Intrusive thoughts, so much taboo surrounds them. In some ways I can understand why, OCD can give you all sorts of nasty thoughts that are completely against your morals as a person. You may feel that people will think you’re crazy or sick for having them. The truth is, everyone has intrusive thoughts. It’s just that OCD doesn’t let them pass in and out of your mind. It fixates on them. You’re not crazy or sick in the slightest.
Have you ever been at a train station and thought ‘I could push that person on the tracks’? Have you ever been using scissors or chopping something with a knife and a thought pops into your head about stabbing yourself or someone? You’re not alone if you have. This isn’t you at all. It’s just a thought. These thoughts are distressing because they go against all you stand for and all you believe. You know you’d never actually follow through with them but it’s the mind telling you ‘what if I did’ that’s scary. You know you wouldn’t but that’s the bully that is OCD. It wants to trick you into thinking you will.
But what’s the big taboo? If everyone has them, why do we feel ashamed to think these things? Truth be told, there shouldn’t be shame as these thoughts don’t represent you as a person. But speaking from experience, of course you feel the need to keep them quiet. We want to fit in with everyone else, we want to seem ‘normal’. Everyone does. It wasn’t until I read a thread on intrusive thoughts that I was finally a little comforted. Other people think the same things I do! Like, ‘I could swerve into that truck right now’ or ‘I could jump off this balcony, I don’t want to, but I could.’ I laughed actually, more out of a sense of relief than anything. To know you’re not alone is one of the most important things you have.
Intrusive thoughts have been one of the hardest parts of my OCD journey for me. But recently, I’ve stood up to them.

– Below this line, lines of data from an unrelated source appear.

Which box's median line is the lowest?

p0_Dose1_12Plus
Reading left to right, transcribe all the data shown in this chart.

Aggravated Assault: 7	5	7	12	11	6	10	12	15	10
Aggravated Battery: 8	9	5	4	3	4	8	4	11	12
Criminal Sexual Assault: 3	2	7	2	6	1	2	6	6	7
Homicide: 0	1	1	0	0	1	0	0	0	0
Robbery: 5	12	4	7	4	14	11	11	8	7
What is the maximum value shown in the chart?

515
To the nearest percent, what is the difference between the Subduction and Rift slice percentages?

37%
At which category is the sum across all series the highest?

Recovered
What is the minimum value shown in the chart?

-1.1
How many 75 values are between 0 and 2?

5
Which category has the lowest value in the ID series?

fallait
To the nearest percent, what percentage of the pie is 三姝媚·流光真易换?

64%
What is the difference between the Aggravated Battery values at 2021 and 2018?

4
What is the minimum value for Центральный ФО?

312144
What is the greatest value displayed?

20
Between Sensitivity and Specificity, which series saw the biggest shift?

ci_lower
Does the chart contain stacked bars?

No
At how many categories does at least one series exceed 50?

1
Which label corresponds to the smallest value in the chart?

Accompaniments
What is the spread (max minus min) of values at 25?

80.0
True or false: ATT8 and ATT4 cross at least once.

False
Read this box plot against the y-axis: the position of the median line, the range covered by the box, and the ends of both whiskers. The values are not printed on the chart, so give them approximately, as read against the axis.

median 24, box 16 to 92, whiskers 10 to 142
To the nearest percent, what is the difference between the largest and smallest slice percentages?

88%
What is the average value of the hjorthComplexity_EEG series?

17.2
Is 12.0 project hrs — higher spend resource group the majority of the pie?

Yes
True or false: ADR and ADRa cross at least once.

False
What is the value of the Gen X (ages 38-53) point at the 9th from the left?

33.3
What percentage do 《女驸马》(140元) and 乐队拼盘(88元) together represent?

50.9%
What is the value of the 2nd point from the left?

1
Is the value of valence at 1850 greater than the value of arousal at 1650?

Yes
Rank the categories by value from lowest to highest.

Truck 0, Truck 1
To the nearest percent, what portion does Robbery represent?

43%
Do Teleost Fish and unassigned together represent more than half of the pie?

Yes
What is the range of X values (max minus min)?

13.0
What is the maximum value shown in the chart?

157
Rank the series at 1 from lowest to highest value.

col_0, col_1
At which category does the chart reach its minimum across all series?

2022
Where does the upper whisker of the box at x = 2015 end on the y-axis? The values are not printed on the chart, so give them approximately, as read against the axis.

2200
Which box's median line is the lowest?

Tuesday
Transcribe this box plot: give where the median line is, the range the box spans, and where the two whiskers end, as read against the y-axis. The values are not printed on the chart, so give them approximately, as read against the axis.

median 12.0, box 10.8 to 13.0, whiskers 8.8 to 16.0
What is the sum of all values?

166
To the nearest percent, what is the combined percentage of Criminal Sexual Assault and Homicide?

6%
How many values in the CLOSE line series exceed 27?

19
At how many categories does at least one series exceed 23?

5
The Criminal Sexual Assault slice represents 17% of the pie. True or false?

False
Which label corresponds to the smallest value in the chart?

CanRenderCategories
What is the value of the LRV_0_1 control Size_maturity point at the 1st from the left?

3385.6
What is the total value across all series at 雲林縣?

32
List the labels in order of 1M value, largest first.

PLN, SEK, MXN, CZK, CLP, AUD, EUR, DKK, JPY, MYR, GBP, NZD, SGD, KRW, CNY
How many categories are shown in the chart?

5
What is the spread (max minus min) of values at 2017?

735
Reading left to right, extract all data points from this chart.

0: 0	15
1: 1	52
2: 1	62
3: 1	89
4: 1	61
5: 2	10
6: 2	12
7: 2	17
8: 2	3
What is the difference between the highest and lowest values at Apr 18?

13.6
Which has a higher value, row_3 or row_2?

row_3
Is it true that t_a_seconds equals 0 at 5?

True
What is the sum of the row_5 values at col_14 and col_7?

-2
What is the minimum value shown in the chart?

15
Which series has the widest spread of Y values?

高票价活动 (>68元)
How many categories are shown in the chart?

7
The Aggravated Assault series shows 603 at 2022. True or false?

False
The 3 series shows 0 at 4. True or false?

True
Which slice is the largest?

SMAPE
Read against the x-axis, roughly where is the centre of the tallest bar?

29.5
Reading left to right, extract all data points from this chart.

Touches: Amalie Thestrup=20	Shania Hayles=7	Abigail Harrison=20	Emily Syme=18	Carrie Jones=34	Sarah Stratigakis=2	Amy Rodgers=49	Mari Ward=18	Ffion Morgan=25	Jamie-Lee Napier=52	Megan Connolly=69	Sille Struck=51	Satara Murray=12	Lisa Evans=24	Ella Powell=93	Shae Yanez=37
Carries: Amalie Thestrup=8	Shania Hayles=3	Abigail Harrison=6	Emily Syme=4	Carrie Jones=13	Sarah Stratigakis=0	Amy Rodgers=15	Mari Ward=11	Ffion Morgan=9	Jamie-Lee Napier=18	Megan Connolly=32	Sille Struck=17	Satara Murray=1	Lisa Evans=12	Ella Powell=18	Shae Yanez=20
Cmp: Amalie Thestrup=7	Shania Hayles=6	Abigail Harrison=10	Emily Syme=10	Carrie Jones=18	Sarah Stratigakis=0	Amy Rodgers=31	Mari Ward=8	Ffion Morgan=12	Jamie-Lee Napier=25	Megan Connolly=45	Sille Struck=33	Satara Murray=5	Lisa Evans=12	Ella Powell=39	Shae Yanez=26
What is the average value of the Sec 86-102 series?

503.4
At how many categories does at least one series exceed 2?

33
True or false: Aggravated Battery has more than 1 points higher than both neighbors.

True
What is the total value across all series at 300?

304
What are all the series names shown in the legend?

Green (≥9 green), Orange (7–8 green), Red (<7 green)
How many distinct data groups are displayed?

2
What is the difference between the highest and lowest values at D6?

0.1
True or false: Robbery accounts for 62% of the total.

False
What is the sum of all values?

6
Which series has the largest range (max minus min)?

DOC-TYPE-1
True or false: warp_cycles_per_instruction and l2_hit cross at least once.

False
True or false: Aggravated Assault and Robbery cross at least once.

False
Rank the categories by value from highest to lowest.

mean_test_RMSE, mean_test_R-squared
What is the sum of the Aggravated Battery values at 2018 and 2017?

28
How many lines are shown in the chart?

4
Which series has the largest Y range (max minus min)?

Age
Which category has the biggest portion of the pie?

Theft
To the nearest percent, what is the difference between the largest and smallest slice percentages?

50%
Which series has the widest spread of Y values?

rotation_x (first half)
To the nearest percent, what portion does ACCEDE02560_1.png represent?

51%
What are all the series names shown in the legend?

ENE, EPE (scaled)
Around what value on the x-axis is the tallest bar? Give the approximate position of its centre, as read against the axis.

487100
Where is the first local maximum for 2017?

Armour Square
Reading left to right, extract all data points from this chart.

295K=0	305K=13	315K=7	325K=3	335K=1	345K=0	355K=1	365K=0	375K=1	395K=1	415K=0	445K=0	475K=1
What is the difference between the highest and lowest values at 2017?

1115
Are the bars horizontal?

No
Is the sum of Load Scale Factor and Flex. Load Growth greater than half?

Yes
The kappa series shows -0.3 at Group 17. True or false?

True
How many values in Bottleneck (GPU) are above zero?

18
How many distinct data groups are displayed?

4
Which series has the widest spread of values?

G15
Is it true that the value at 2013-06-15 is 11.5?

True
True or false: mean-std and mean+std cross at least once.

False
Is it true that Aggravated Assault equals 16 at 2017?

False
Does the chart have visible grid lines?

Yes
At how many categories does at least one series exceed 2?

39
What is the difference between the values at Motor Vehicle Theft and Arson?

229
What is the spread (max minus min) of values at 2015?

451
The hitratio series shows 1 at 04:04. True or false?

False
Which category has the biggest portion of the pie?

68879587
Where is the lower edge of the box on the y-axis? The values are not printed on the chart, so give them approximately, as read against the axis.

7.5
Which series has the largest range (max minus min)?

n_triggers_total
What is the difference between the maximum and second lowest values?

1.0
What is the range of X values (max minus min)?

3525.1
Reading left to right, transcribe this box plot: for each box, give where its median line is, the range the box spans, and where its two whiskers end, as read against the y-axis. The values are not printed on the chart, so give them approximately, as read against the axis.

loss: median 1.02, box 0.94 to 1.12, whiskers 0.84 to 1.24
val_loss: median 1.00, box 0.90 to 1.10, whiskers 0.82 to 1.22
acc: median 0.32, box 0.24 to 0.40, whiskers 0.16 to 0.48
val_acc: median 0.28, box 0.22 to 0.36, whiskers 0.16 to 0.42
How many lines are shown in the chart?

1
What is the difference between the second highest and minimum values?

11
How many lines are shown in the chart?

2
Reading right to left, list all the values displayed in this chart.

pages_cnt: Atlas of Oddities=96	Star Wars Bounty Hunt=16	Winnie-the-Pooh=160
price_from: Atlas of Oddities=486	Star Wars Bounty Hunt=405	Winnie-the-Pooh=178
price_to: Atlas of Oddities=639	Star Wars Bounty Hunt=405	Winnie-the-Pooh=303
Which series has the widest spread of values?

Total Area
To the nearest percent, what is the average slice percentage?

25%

One way in which I like to deal with them is this. Think of your mind as a river. The water is your normal thoughts. The non-intrusive ones. Now imagine, pieces of debris or litter, drifting in that river. Those are your intrusive thoughts. You don’t want them to be there, they spoil the serenity and calm. But, the more you pay attention to their presence, the more you become fixated. They begin to frustrate you. And soon enough, you’re not able to think of anything but them. But, if you accept that it’s inevitable that they’ll be there and treat them as a passing thought and don’t give them the attention they ask for, they lose their hold on you. When you get an intrusive thought, don’t fight it and don’t try to ignore it. Acknowledge it, understand you’re not in any danger because of it and let it be. When you actively try to ignore it, it just keeps popping back. Tell yourself, it’s normal as an OCD sufferer to be having these thoughts. They don’t represent you as a person or show your supposed desires. They’re just thoughts. Good or bad, everyone is going to have them.
The less bother you give these thoughts when they come, the less strength they’ll have over you. You’re telling your OCD that these lies it tells you don’t bother you at all. This weakens the anxious response your brain is wired to get from them. A non-ocd sufferer will not become fixated with these thoughts. You can feel the same too. When you show yourself that these thoughts don’t bother you, the sting is taken out.
If you’re feeling extra brave, you can really challenge them. Like I mentioned earlier, I did, and still do get intrusive thoughts if I’m using a knife or a pair of scissors. This is how I used to react:
OCD: ‘Cool knife, sharp huh? Stab yourself.’
Me: ‘I’m sorry?’
OCD: ‘Well, I’m not saying you will, but you could just stab yourself right now’
Me: ‘Why why I do that!?’
OCD: ‘No particular reason, I’m just saying you could.’
Now, I obviously don’t talk to myself, but you get the picture. What do I do now? I just acknowledge them and move on. It’s looks a little something like this:
OCD: ‘Ooo a knife! Stab yourself’
OCD: ‘Well? Are you gonna do it?’
OCD: ‘Why aren’t you getting worked up?! I’m leaving.....’
Again, no imaginary voice is telling me what to do but by simply hearing the thought, and not thinking anything of it, it loses its grasp. It’s just a passing thought, nothing to do with you as a person or what you’re doing. It’s just a thought. Next time you have an intrusive thought that bothers you, prove it wrong. Not by doing a compulsion but by showing it that you can do something and the horrible thing it said you’ll do doesn’t happen. If you hide from the thought and believe it, it gains power. In my case for example, if I began hiding knives and scissors just so I felt safe, my OCD would be winning. I’d be teaching my brain that I should fear these household objects. It’s irrational.
So, what’s the takeaway? I want you to know, these thoughts are completely normal. You’re not crazy, a psychopath or weird for having them. It’s okay if they bother you but they mean nothing about you as a person, they’re the complete opposite to what you stand for. You won’t be able to break the cycle and power they have over you if you don’t challenge them. It can be a difficult process and recovery isn’t linear. But if I’ve started the road to recovery, you should join me too!